Au total, il n'existe aucune transparence. Une étude d'impact aurait été nécessaire afin de mesurer les risques. Rien de tout cela n'a été fait. Plusieurs Etats membres de l'Union européenne – l'Allemagne, l'Espagne... –  ont publiées des études d'impact, qui sont accessibles en ligne, mais la France, non.

Quels problèmes spécifiques pose l'application TousAntiCovid ?

Depuis l'an dernier, le gouvernement a souhaité gérer la propagation du virus via le projet d'application Stop Covid tout d'abord, qui a été retoqué par la CNIL. Aujourd'hui, TousAntiCovid permet d'enregistrer son statut vaccinal et, à défaut, ses tests PCR, etc. Cette application pose d'abord le problème de l'interopérabilité. Si vous vous rendez en Italie, par exemple, les autorités italiennes ne pourront pas lire votre statut vaccinal. Cette dernière application n'est toujours pas interopérable ! C'est une hérésie et un gros problème au plan technologique, corrigé par le recours à un code QR…

En l'état, la France est impardonnable : la Commission européenne a publié quantité de « boîtes à outils » et a fait état, depuis avril 2020, de la problématique du backtracking (ou retour sur trace) : la fonctionnalité de l'application permettant d'être notifié en cas de périmètre trop proche.

En théorie, cette application devrait favoriser la libre-circulation des personnes – c'est d'ailleurs pour cette raison essentiellement que beaucoup se font vacciner. Le problème est qu'il n'existe pas de format européen qui garantit l'absence de fraude ! En Grande-Bretagne, aux Pays-Bas, à Paris Charles de Gaulle… de faux certificats de vaccination ou de faux tests PCR négatifs sont vendus via l'application Snapchat pour 40 euros. Ainsi, le niveau de sécurité requis du pass sanitaire n'est pas garanti. Il existe même un risque de fraude avéré sur le code QR. C'est très problématique.
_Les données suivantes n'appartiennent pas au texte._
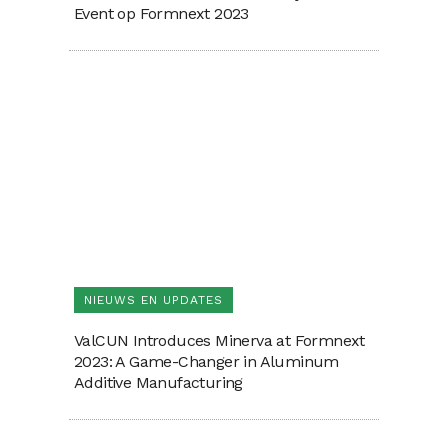
Event op Formnext 2023
NIEUWS EN UPDATES
ValCUN Introduces Minerva at Formnext
2023: A Game-Changer in Aluminum
Additive Manufacturing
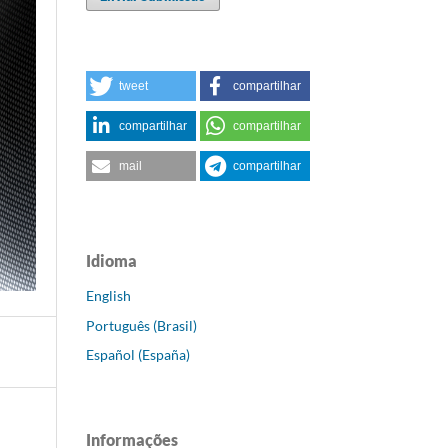
tweet
compartilhar
compartilhar
compartilhar
mail
compartilhar
Idioma
English
Português (Brasil)
Español (España)
Informações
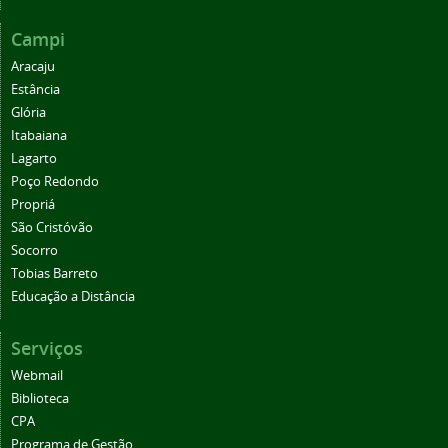
Campi
Aracaju
Estância
Glória
Itabaiana
Lagarto
Poço Redondo
Propriá
São Cristóvão
Socorro
Tobias Barreto
Educação a Distância
Serviços
Webmail
Biblioteca
CPA
Programa de Gestão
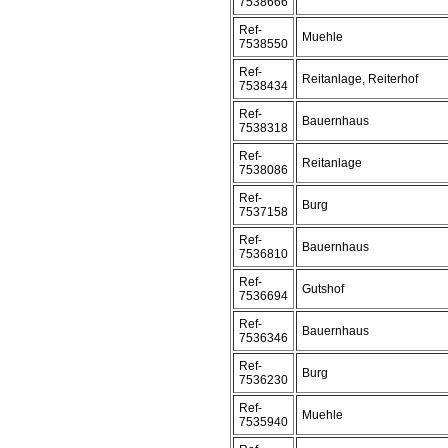
7538666
Ref-
Muehle
7538550
Ref-
Reitanlage, Reiterhof
7538434
Ref-
Bauernhaus
7538318
Ref-
Reitanlage
7538086
Ref-
Burg
7537158
Ref-
Bauernhaus
7536810
Ref-
Gutshof
7536694
Ref-
Bauernhaus
7536346
Ref-
Burg
7536230
Ref-
Muehle
7535940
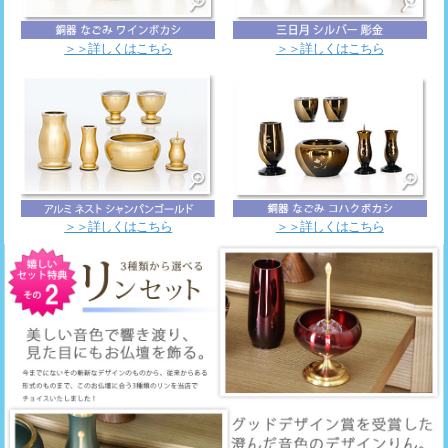
＞＞詳しくはこちら
＞＞詳しくはこちら
＞＞詳しくはこちら
＞＞詳しくはこちら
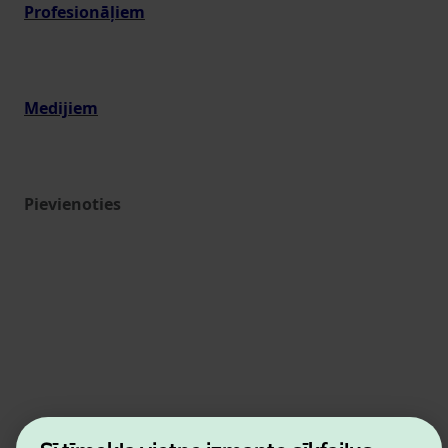
Profesionāļiem
Medijiem
Pievienoties
Estonian Business and Innovation Agency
Il existe par ailleurs une confusion dans l'esprit du public entre la libre-circulation et la liberté de se faire vacciner (ou pas) : certains ne sont pas dans les critères d'exigibilité, et d'autres ne souhaitent pas se faire vacciner Le présence ou l'absence du certificat vert ne doit pas entraver la libre-circulation des individus.

Enfin, rappelons que le RGPD ne peut pas corriger les écueils de la sécurité au plan national. En France, c'est la Loi Informatique et Libertés, qui prévaut.